*** Opening DATA FOR ANALYSIS ***
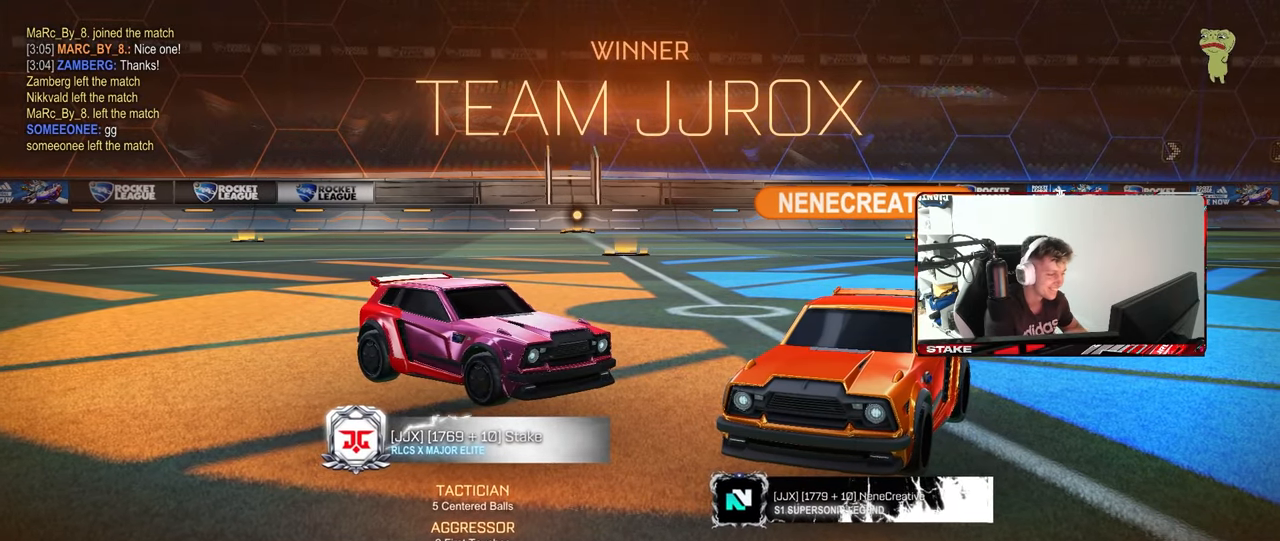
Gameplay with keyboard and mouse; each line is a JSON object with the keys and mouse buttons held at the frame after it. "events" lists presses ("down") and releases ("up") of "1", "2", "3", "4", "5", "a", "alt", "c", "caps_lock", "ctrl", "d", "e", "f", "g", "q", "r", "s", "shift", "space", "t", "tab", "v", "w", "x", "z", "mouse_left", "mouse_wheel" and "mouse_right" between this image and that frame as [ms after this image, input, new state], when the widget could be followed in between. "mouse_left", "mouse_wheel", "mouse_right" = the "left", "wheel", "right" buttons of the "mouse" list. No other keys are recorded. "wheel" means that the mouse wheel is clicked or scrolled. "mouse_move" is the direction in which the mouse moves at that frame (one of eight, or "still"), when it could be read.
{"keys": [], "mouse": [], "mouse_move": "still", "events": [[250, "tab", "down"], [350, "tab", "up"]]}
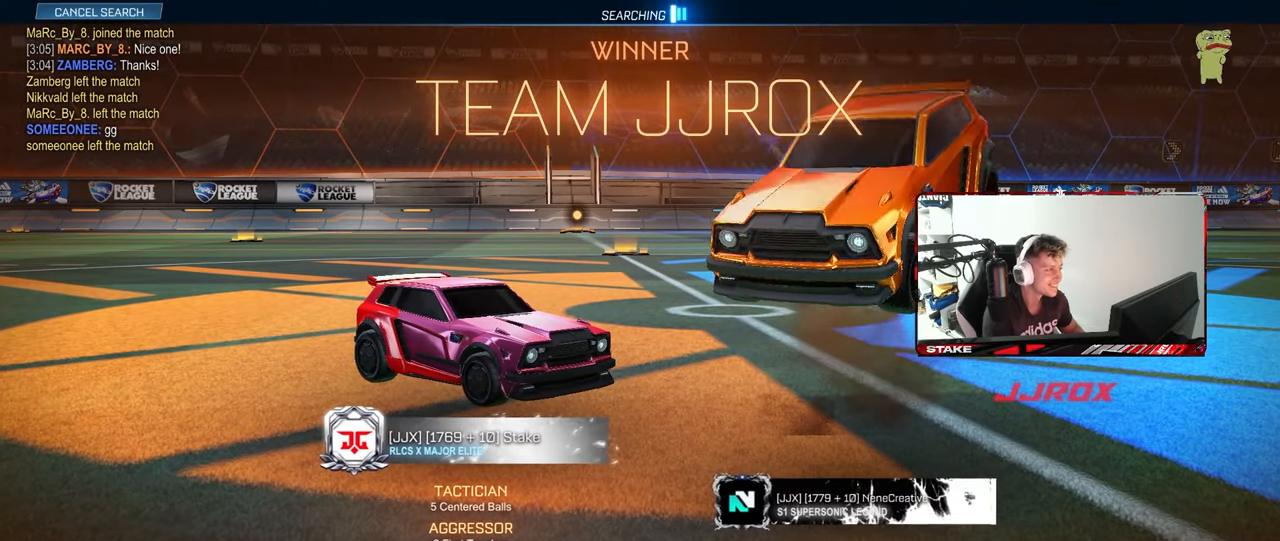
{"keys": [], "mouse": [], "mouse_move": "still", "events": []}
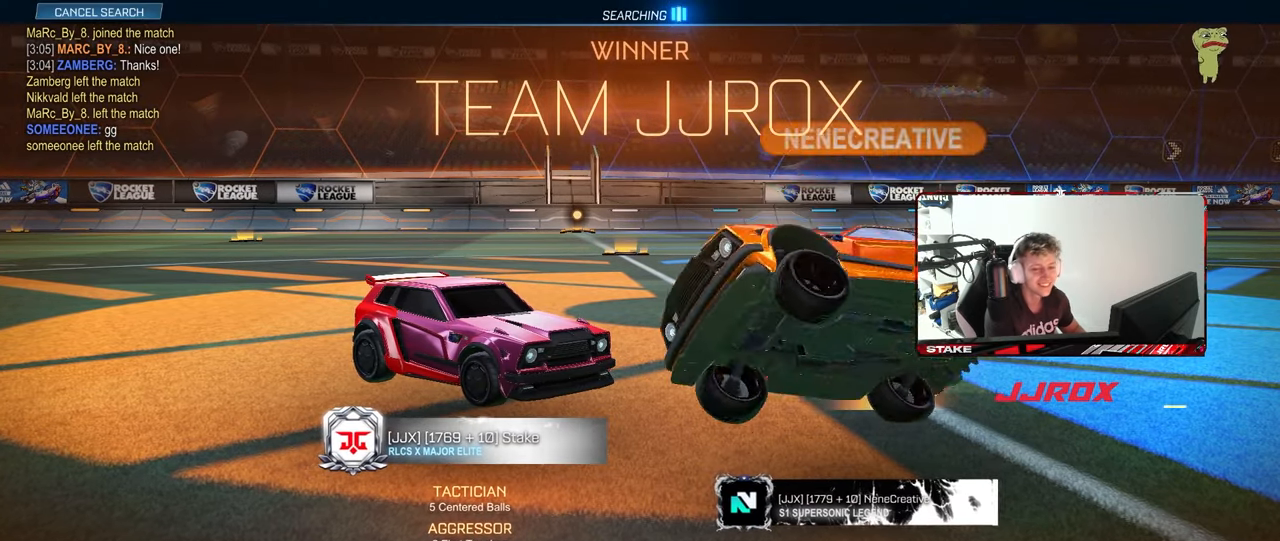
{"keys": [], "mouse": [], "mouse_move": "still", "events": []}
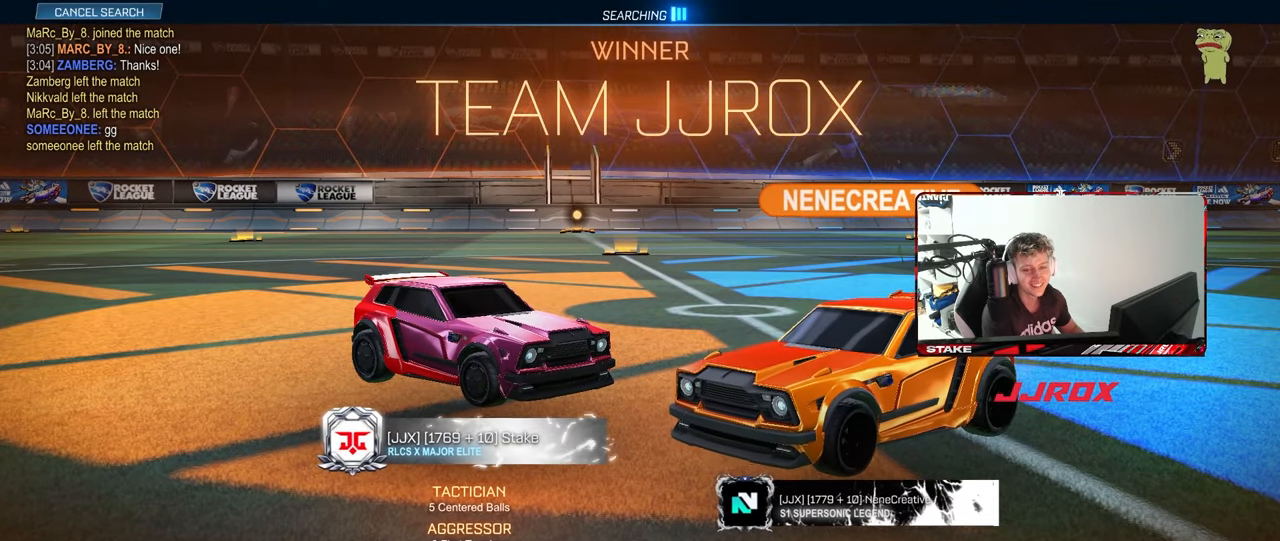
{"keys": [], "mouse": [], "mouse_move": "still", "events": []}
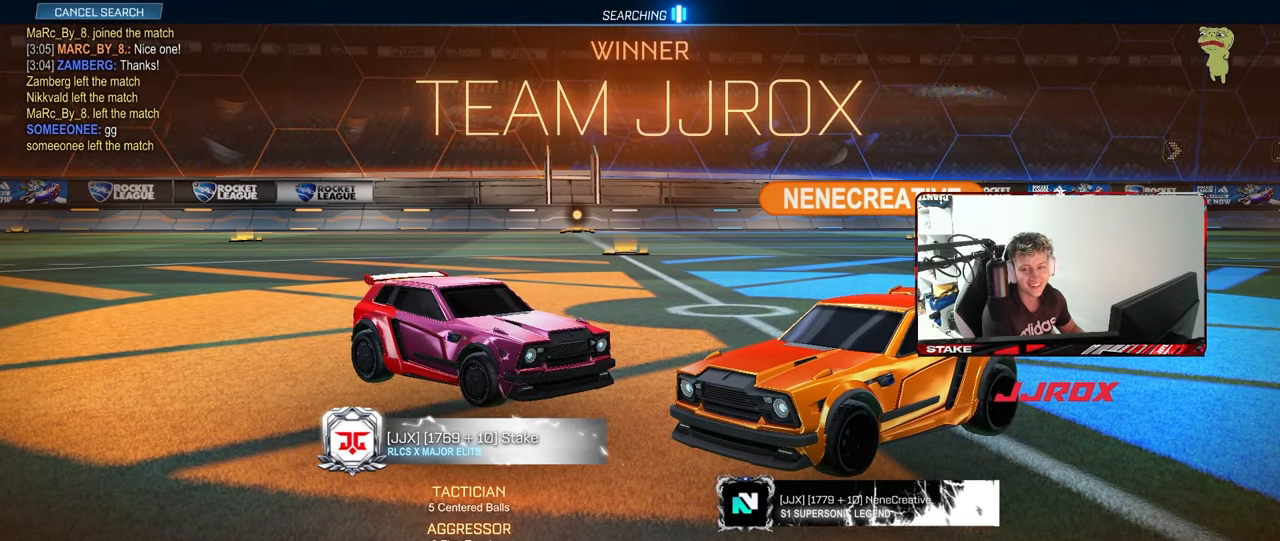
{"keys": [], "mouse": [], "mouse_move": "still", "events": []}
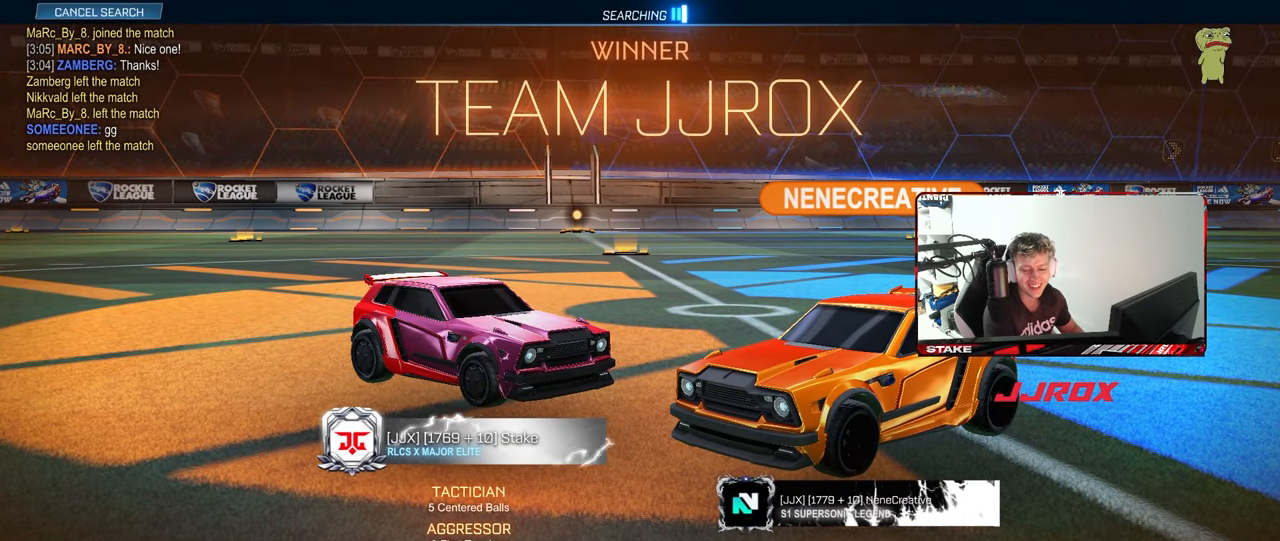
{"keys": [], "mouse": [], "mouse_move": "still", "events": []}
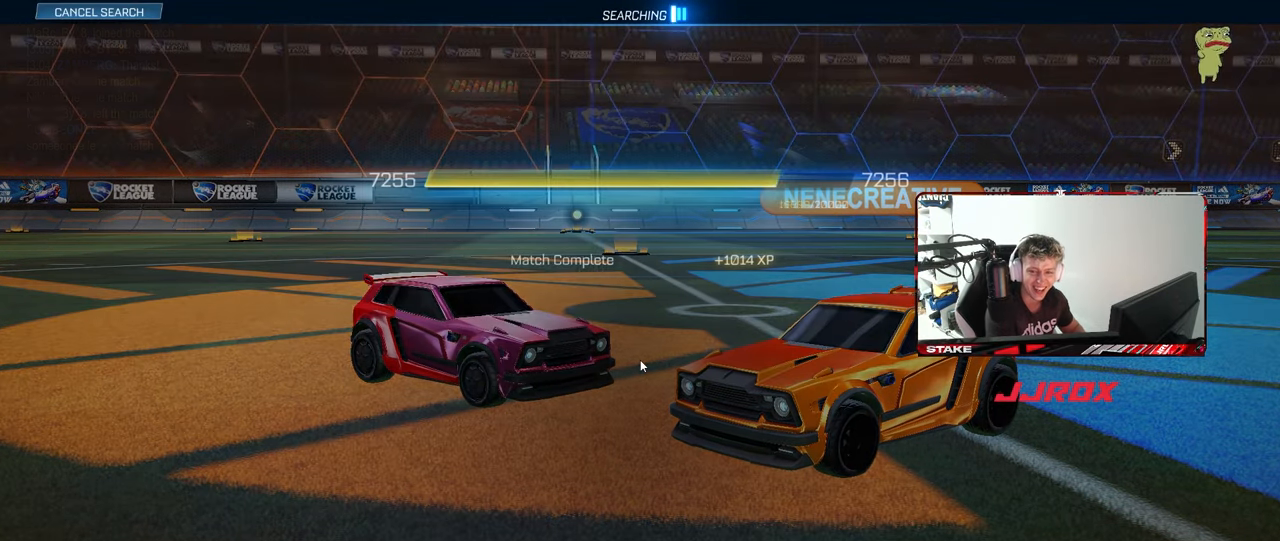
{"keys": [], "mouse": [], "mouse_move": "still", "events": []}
*** Closing DATA FOR ANALYSIS ***
EXERCISE.
Repeat the material verbatim. Do not carry over any picture.

ANSWER TO THE EXERCISE.
Gameplay with keyboard and mouse; each line is a JSON object with the keys and mouse buttons held at the frame after it. "events" lists presses ("down") and releases ("up") of "1", "2", "3", "4", "5", "a", "alt", "c", "caps_lock", "ctrl", "d", "e", "f", "g", "q", "r", "s", "shift", "space", "t", "tab", "v", "w", "x", "z", "mouse_left", "mouse_wheel" and "mouse_right" between this image and that frame as [ms after this image, input, new state], when the widget could be followed in between. "mouse_left", "mouse_wheel", "mouse_right" = the "left", "wheel", "right" buttons of the "mouse" list. No other keys are recorded. "wheel" means that the mouse wheel is clicked or scrolled. "mouse_move" is the direction in which the mouse moves at that frame (one of eight, or "still"), when it could be read.
{"keys": [], "mouse": [], "mouse_move": "still", "events": [[250, "tab", "down"], [350, "tab", "up"]]}
{"keys": [], "mouse": [], "mouse_move": "still", "events": []}
{"keys": [], "mouse": [], "mouse_move": "still", "events": []}
{"keys": [], "mouse": [], "mouse_move": "still", "events": []}
{"keys": [], "mouse": [], "mouse_move": "still", "events": []}
{"keys": [], "mouse": [], "mouse_move": "still", "events": []}
{"keys": [], "mouse": [], "mouse_move": "still", "events": []}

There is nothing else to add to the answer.